The proposal to store the minimum ABI information on-chain, for each function, allows us to:

• enable on-chain automation (e.g. function chaining and composition)
• be backward compatible in case the function signature format changes (e.g. from bytes4 to bytes32): multiple signature calculation functions can be registered with dType. Examples:
function getSignatureBytes4(bytes32 identifier)
view
public
returns (bytes4 signature)

function getSignatureBytes32(bytes32 identifier)
view
public
returns (bytes32 signature)

• identifier - the type’s identifier, as defined in EIP-1900
• signature - the function’s signature

• redundancy of storing contractAddress for each function that is part of the same contract

We think that state/storage cost will be compensated through DRYness across the chain, due to reusing types and functions that have already been registered and are now easy to find.
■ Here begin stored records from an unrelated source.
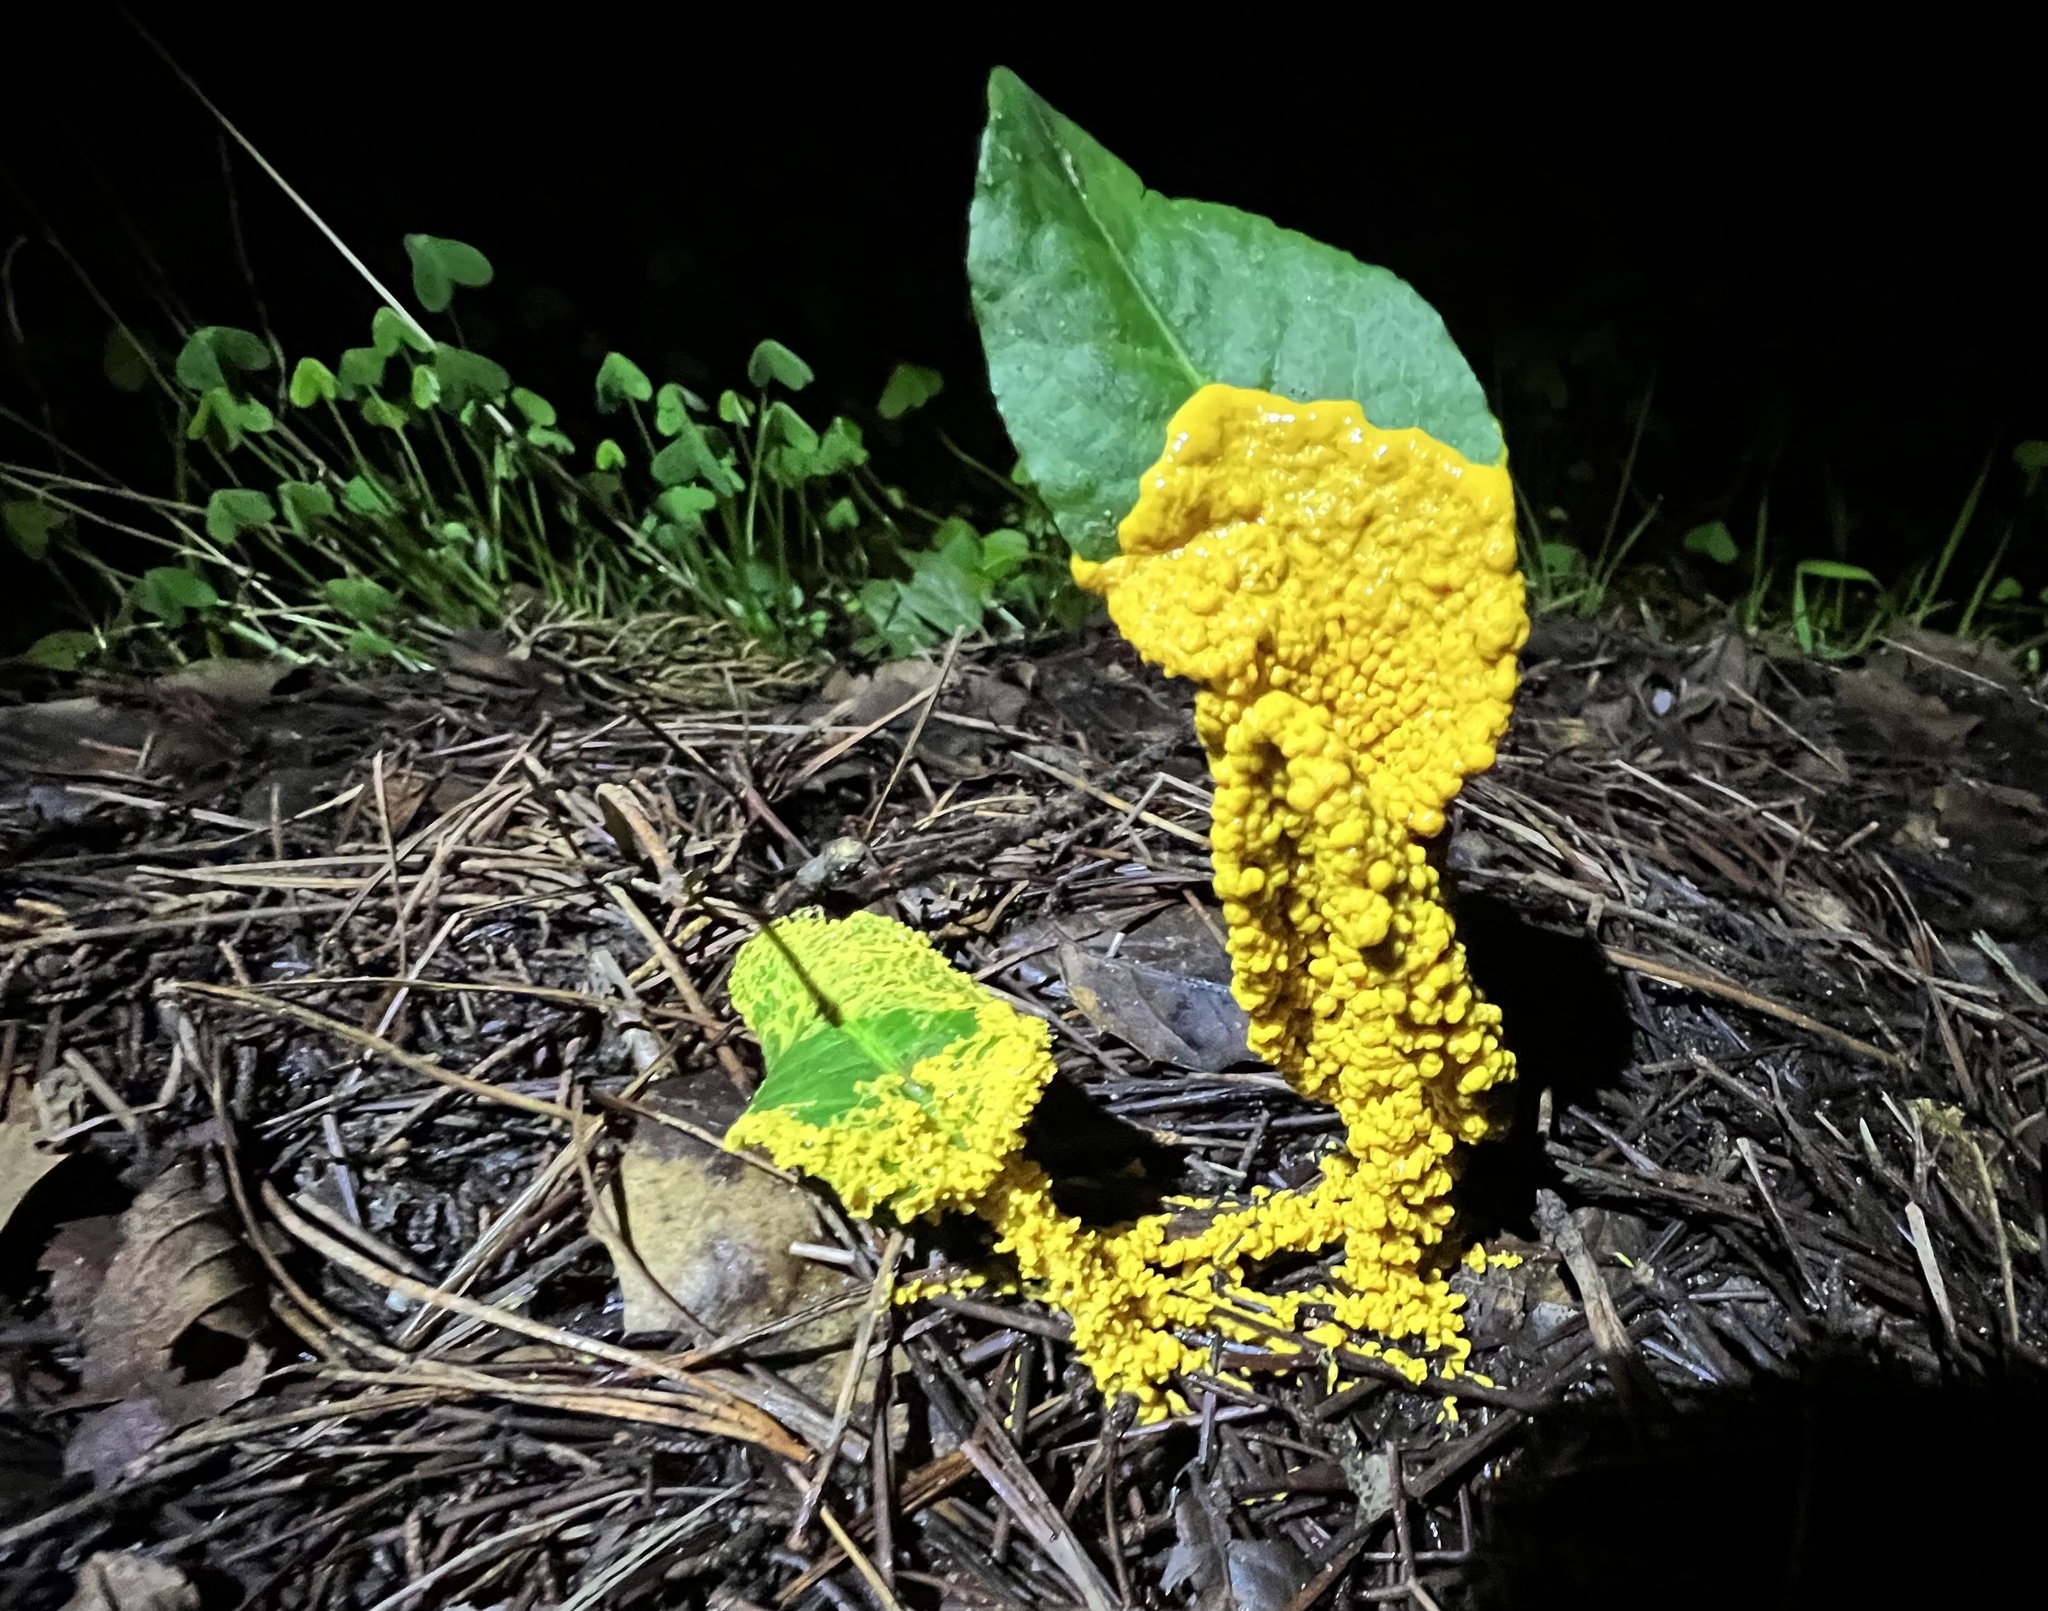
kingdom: Protozoa
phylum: Mycetozoa
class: Myxomycetes
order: Physarales
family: Physaraceae
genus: Fuligo
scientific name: Fuligo septica
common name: Dog vomit slime mold
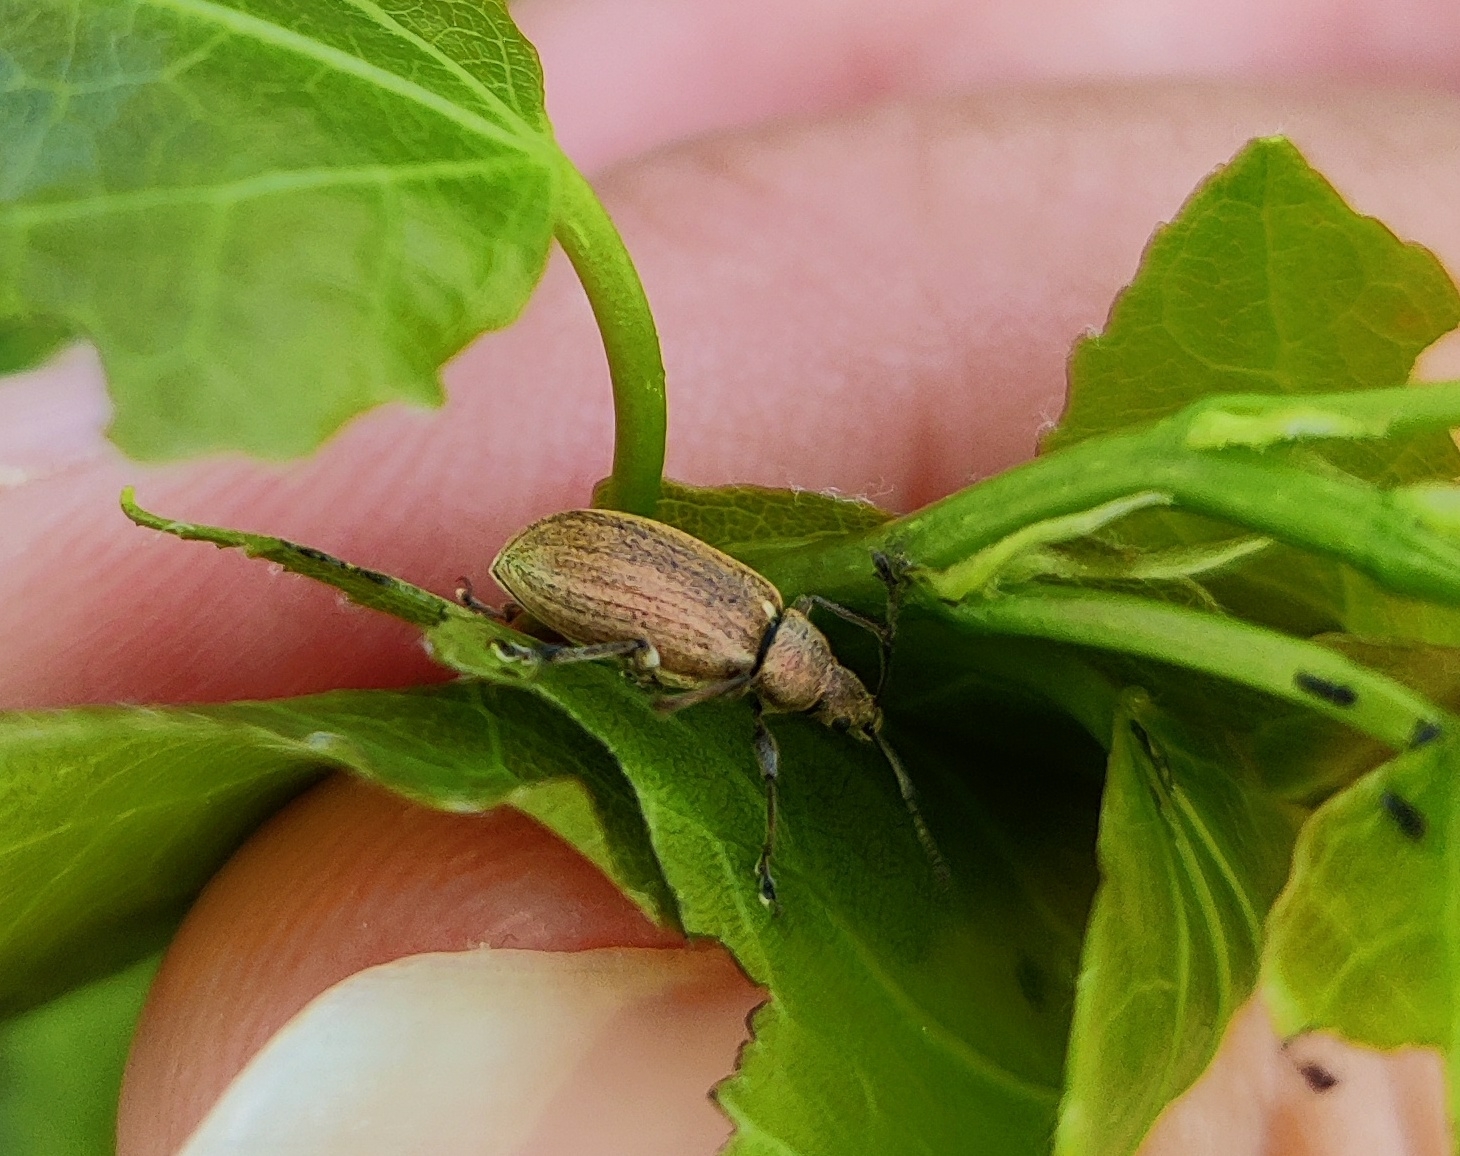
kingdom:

Other state/storage cost calculations will be added once the specification and implementation are closer to be finalized.

Note that the input and output types are based on types that have already been registered. This lowers the amount of ABI information needed to be stored for each function and enables developers to aggregate and find functions that use the same types for their I/O. This can be a powerful tool for interoperability and smart contract composition.

## Backwards Compatibility

This proposal does not affect extant Ethereum standards or implementations. Registering functions for existing contract deployments should be fully supported.